====== Data for processing
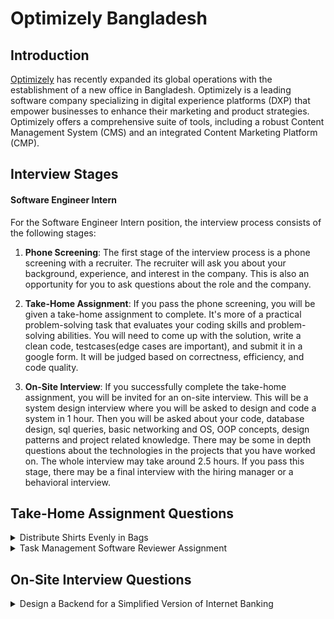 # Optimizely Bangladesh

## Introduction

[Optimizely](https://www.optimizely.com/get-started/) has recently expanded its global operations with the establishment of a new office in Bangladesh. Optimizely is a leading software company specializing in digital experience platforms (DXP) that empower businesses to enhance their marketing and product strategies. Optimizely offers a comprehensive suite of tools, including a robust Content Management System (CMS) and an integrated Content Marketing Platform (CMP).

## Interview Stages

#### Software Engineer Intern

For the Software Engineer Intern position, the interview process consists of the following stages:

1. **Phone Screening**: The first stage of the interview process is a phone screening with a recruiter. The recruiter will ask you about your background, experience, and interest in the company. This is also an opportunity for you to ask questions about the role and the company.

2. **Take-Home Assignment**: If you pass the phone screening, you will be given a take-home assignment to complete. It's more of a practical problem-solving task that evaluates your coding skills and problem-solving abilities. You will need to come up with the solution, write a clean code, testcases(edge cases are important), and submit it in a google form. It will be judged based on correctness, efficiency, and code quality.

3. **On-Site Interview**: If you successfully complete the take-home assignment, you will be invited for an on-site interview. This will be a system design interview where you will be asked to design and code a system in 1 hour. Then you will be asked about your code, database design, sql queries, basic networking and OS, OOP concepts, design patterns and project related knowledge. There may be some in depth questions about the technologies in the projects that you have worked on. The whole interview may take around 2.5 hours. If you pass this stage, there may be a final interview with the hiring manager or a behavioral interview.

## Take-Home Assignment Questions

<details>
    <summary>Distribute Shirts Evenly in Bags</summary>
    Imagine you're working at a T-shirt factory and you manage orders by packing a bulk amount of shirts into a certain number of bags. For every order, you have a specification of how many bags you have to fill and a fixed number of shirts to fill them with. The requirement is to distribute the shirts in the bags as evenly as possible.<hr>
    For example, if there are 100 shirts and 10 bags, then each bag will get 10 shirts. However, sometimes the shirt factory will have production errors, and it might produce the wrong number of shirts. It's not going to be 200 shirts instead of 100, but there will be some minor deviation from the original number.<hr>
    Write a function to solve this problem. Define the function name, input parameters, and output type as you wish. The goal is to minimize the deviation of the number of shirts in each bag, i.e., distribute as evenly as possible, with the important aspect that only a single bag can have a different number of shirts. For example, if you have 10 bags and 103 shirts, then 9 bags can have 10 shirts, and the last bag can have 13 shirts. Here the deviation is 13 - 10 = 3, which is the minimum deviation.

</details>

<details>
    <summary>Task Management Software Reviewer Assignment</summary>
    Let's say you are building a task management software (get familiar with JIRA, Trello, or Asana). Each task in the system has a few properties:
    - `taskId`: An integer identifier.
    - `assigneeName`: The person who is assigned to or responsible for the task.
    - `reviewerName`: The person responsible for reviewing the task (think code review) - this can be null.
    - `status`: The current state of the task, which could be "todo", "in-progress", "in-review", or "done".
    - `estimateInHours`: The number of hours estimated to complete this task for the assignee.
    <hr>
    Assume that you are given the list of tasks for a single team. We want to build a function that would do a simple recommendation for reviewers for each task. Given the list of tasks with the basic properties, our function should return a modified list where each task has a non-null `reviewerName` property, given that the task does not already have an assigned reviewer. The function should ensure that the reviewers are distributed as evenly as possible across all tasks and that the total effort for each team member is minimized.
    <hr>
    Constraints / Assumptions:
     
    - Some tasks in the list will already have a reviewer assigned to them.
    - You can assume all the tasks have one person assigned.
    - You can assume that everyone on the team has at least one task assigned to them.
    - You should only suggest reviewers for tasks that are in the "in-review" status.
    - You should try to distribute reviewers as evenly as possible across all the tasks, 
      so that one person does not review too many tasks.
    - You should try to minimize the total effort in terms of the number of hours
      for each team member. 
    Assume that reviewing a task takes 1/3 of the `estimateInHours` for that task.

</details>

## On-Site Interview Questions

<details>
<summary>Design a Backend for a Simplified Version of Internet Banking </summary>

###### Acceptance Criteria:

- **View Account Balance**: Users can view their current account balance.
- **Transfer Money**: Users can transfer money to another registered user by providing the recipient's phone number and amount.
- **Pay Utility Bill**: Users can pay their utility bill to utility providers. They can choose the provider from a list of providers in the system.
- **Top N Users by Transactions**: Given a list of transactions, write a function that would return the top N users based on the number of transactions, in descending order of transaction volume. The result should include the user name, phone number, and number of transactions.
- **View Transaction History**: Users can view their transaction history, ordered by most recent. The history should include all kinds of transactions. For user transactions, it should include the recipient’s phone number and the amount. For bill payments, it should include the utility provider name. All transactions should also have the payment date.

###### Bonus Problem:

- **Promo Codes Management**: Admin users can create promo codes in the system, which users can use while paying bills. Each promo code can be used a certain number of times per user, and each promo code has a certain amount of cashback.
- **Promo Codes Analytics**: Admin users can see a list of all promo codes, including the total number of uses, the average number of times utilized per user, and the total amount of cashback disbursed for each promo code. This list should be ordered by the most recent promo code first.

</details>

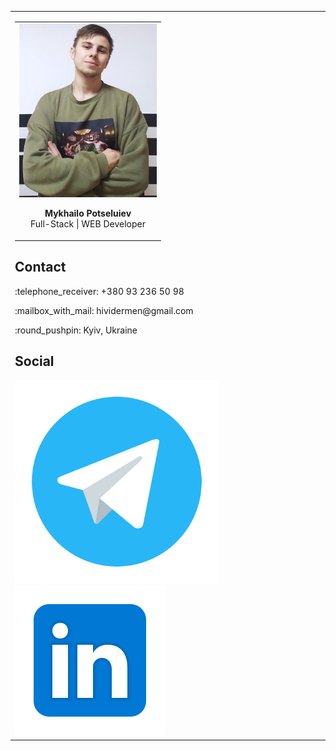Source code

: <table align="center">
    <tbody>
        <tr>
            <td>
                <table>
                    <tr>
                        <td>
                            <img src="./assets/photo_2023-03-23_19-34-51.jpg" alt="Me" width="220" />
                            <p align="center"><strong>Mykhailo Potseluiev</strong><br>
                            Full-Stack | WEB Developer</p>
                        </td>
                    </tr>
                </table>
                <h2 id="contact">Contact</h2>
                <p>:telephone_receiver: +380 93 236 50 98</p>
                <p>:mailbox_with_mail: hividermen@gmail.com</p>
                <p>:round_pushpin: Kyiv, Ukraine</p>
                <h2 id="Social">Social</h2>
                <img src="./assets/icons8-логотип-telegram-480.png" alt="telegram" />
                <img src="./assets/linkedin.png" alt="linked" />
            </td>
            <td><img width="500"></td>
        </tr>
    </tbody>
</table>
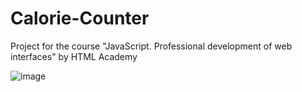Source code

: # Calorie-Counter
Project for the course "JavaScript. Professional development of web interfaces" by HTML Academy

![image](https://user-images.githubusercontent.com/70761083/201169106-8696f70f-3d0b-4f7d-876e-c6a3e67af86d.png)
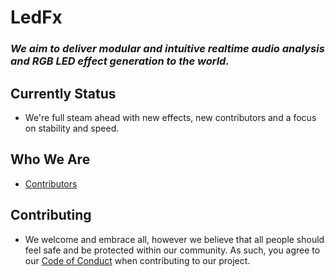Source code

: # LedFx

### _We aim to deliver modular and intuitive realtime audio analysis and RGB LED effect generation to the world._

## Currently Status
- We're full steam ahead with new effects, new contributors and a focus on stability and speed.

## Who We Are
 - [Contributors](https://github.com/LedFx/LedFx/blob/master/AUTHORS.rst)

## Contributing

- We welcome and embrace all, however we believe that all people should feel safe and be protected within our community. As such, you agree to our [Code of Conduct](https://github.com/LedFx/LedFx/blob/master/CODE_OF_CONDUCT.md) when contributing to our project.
============
» **Request**:
Repeat each line of the material exactly, and drop any image it carries.

» **Written response**:
 # Optimizely Bangladesh

## Introduction

[Optimizely](https://www.optimizely.com/get-started/) has recently expanded its global operations with the establishment of a new office in Bangladesh. Optimizely is a leading software company specializing in digital experience platforms (DXP) that empower businesses to enhance their marketing and product strategies. Optimizely offers a comprehensive suite of tools, including a robust Content Management System (CMS) and an integrated Content Marketing Platform (CMP).

## Interview Stages

#### Software Engineer Intern

For the Software Engineer Intern position, the interview process consists of the following stages:

1. **Phone Screening**: The first stage of the interview process is a phone screening with a recruiter. The recruiter will ask you about your background, experience, and interest in the company. This is also an opportunity for you to ask questions about the role and the company.

2. **Take-Home Assignment**: If you pass the phone screening, you will be given a take-home assignment to complete. It's more of a practical problem-solving task that evaluates your coding skills and problem-solving abilities. You will need to come up with the solution, write a clean code, testcases(edge cases are important), and submit it in a google form. It will be judged based on correctness, efficiency, and code quality.

3. **On-Site Interview**: If you successfully complete the take-home assignment, you will be invited for an on-site interview. This will be a system design interview where you will be asked to design and code a system in 1 hour. Then you will be asked about your code, database design, sql queries, basic networking and OS, OOP concepts, design patterns and project related knowledge. There may be some in depth questions about the technologies in the projects that you have worked on. The whole interview may take around 2.5 hours. If you pass this stage, there may be a final interview with the hiring manager or a behavioral interview.

## Take-Home Assignment Questions

<details>
    <summary>Distribute Shirts Evenly in Bags</summary>
    Imagine you're working at a T-shirt factory and you manage orders by packing a bulk amount of shirts into a certain number of bags. For every order, you have a specification of how many bags you have to fill and a fixed number of shirts to fill them with. The requirement is to distribute the shirts in the bags as evenly as possible.<hr>
    For example, if there are 100 shirts and 10 bags, then each bag will get 10 shirts. However, sometimes the shirt factory will have production errors, and it might produce the wrong number of shirts. It's not going to be 200 shirts instead of 100, but there will be some minor deviation from the original number.<hr>
    Write a function to solve this problem. Define the function name, input parameters, and output type as you wish. The goal is to minimize the deviation of the number of shirts in each bag, i.e., distribute as evenly as possible, with the important aspect that only a single bag can have a different number of shirts. For example, if you have 10 bags and 103 shirts, then 9 bags can have 10 shirts, and the last bag can have 13 shirts. Here the deviation is 13 - 10 = 3, which is the minimum deviation.

</details>

<details>
    <summary>Task Management Software Reviewer Assignment</summary>
    Let's say you are building a task management software (get familiar with JIRA, Trello, or Asana). Each task in the system has a few properties:
    - `taskId`: An integer identifier.
    - `assigneeName`: The person who is assigned to or responsible for the task.
    - `reviewerName`: The person responsible for reviewing the task (think code review) - this can be null.
    - `status`: The current state of the task, which could be "todo", "in-progress", "in-review", or "done".
    - `estimateInHours`: The number of hours estimated to complete this task for the assignee.
    <hr>
    Assume that you are given the list of tasks for a single team. We want to build a function that would do a simple recommendation for reviewers for each task. Given the list of tasks with the basic properties, our function should return a modified list where each task has a non-null `reviewerName` property, given that the task does not already have an assigned reviewer. The function should ensure that the reviewers are distributed as evenly as possible across all tasks and that the total effort for each team member is minimized.
    <hr>
    Constraints / Assumptions:
     
    - Some tasks in the list will already have a reviewer assigned to them.
    - You can assume all the tasks have one person assigned.
    - You can assume that everyone on the team has at least one task assigned to them.
    - You should only suggest reviewers for tasks that are in the "in-review" status.
    - You should try to distribute reviewers as evenly as possible across all the tasks, 
      so that one person does not review too many tasks.
    - You should try to minimize the total effort in terms of the number of hours
      for each team member. 
    Assume that reviewing a task takes 1/3 of the `estimateInHours` for that task.

</details>

## On-Site Interview Questions

<details>
<summary>Design a Backend for a Simplified Version of Internet Banking </summary>

###### Acceptance Criteria:

- **View Account Balance**: Users can view their current account balance.
- **Transfer Money**: Users can transfer money to another registered user by providing the recipient's phone number and amount.
- **Pay Utility Bill**: Users can pay their utility bill to utility providers. They can choose the provider from a list of providers in the system.
- **Top N Users by Transactions**: Given a list of transactions, write a function that would return the top N users based on the number of transactions, in descending order of transaction volume. The result should include the user name, phone number, and number of transactions.
- **View Transaction History**: Users can view their transaction history, ordered by most recent. The history should include all kinds of transactions. For user transactions, it should include the recipient’s phone number and the amount. For bill payments, it should include the utility provider name. All transactions should also have the payment date.

###### Bonus Problem:

- **Promo Codes Management**: Admin users can create promo codes in the system, which users can use while paying bills. Each promo code can be used a certain number of times per user, and each promo code has a certain amount of cashback.
- **Promo Codes Analytics**: Admin users can see a list of all promo codes, including the total number of uses, the average number of times utilized per user, and the total amount of cashback disbursed for each promo code. This list should be ordered by the most recent promo code first.

</details>

Source code

: <table align="center">
    <tbody>
        <tr>
            <td>
                <table>
                    <tr>
                        <td>
                            <img src="./assets/photo_2023-03-23_19-34-51.jpg" alt="Me" width="220" />
                            <p align="center"><strong>Mykhailo Potseluiev</strong><br>
                            Full-Stack | WEB Developer</p>
                        </td>
                    </tr>
                </table>
                <h2 id="contact">Contact</h2>
                <p>:telephone_receiver: +380 93 236 50 98</p>
                <p>:mailbox_with_mail: hividermen@gmail.com</p>
                <p>:round_pushpin: Kyiv, Ukraine</p>
                <h2 id="Social">Social</h2>
                <img src="./assets/icons8-логотип-telegram-480.png" alt="telegram" />
                <img src="./assets/linkedin.png" alt="linked" />
            </td>
            <td><img width="500"></td>
        </tr>
    </tbody>
</table>
Source code

: # Calorie-Counter
Project for the course "JavaScript. Professional development of web interfaces" by HTML Academy

![image](https://user-images.githubusercontent.com/70761083/201169106-8696f70f-3d0b-4f7d-876e-c6a3e67af86d.png)
Source code

: # LedFx

### _We aim to deliver modular and intuitive realtime audio analysis and RGB LED effect generation to the world._

## Currently Status
- We're full steam ahead with new effects, new contributors and a focus on stability and speed.

## Who We Are
 - [Contributors](https://github.com/LedFx/LedFx/blob/master/AUTHORS.rst)

## Contributing

- We welcome and embrace all, however we believe that all people should feel safe and be protected within our community. As such, you agree to our [Code of Conduct](https://github.com/LedFx/LedFx/blob/master/CODE_OF_CONDUCT.md) when contributing to our project.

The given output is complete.